Bobby Tuna’s real name is Robert DiGregorio. He has been in the seafood business for 47 years, and literally wrote the book — there is an actual guidebook — on Tuna Grading.
His value to the operation is a level of experience, discernment, and judgment that no computer can match. “I’ve bought and sold literally millions of fish,” he says. Bobby Tuna knows so much about seafood, it would be impossible for a computer to model the sea of connections in his brain. That knowledge is put to work every morning in real time.
It takes a deep reservoir of experience to pick the right fish for an order. Seafood is an especially tricky challenge, not just due to the freshness requirement, but because everything is different on a day-to-day basis: The daily catch is different. The individual fish are different (in terms of size and quality). And the mix of orders is different.
That is why the Fulton Fish Market has humans presiding over all this — Bobby Tuna and a five-man team — making choices in real time and feeding their selections into the machine.
“Think of it as a power assist,” the CEO says of the Amazon-style technology that moves the seafood after Bobby and his team make the call on which fish goes where. “It’s like power steering on your car.” The subtle point being: The “car” still has human drivers.
In our view, this is the future of investing, too — and an early version of the future is already here. Machines, software, and algorithms will only grow more powerful in the coming years. But that added power won’t replace the value of human talent. Instead, it will make the man-machine connection all the more powerful, by expanding the reach and capability of what experienced humans can do.

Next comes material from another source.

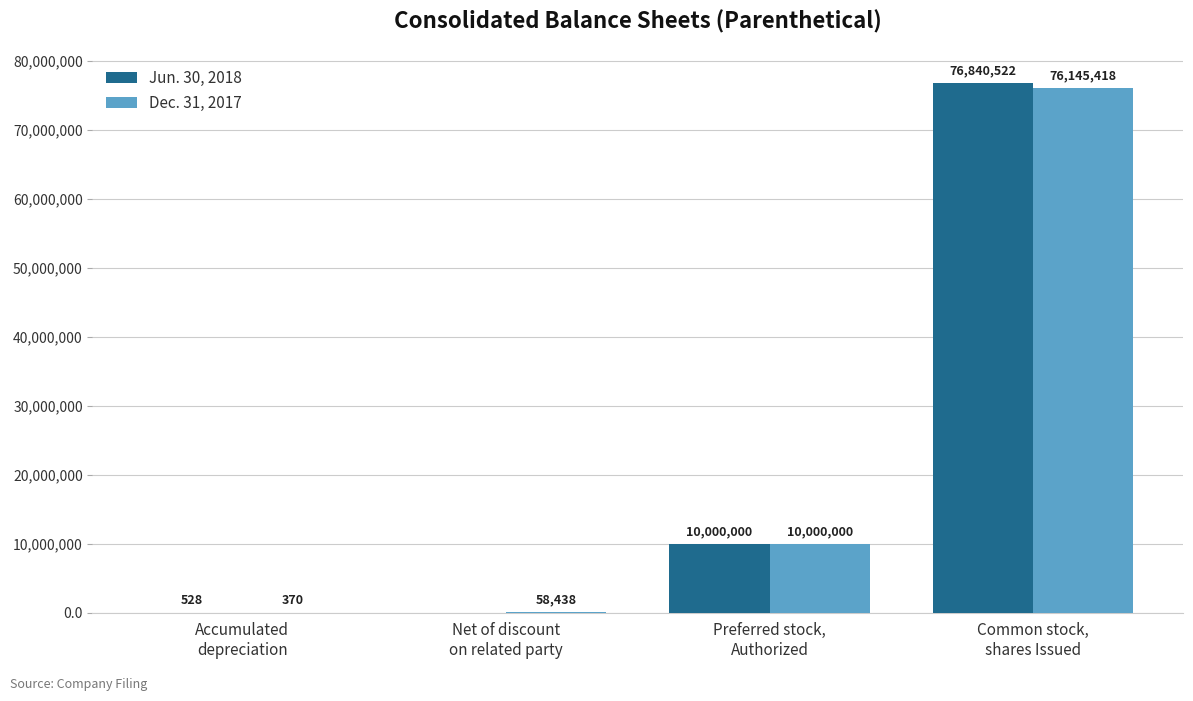

At which category is the sum across all series the highest?

Common stock,
shares Issued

At TradeSmith, we put this man-machine mix into practice on a daily basis. We couple the sorting and filtering capability of our algorithms with the stock selection input of human investment legends (the members of our Billionaires’ Club, whose portfolios we track and update every quarter).
You can apply this logic to your own investing, too. Don’t think of investment software as a means of replacing your input or judgment completely. Think of it as a way to elevate your performance.
When algorithms handle the tasks best suited to a computer, the human mind is that much more freed up to focus on elements of human value-add — like adjusting behavior and regulating emotions.
Here and now in the 21st century, we can all use a software “power assist” to improve our long-term investing results. The man-machine combination shows us how.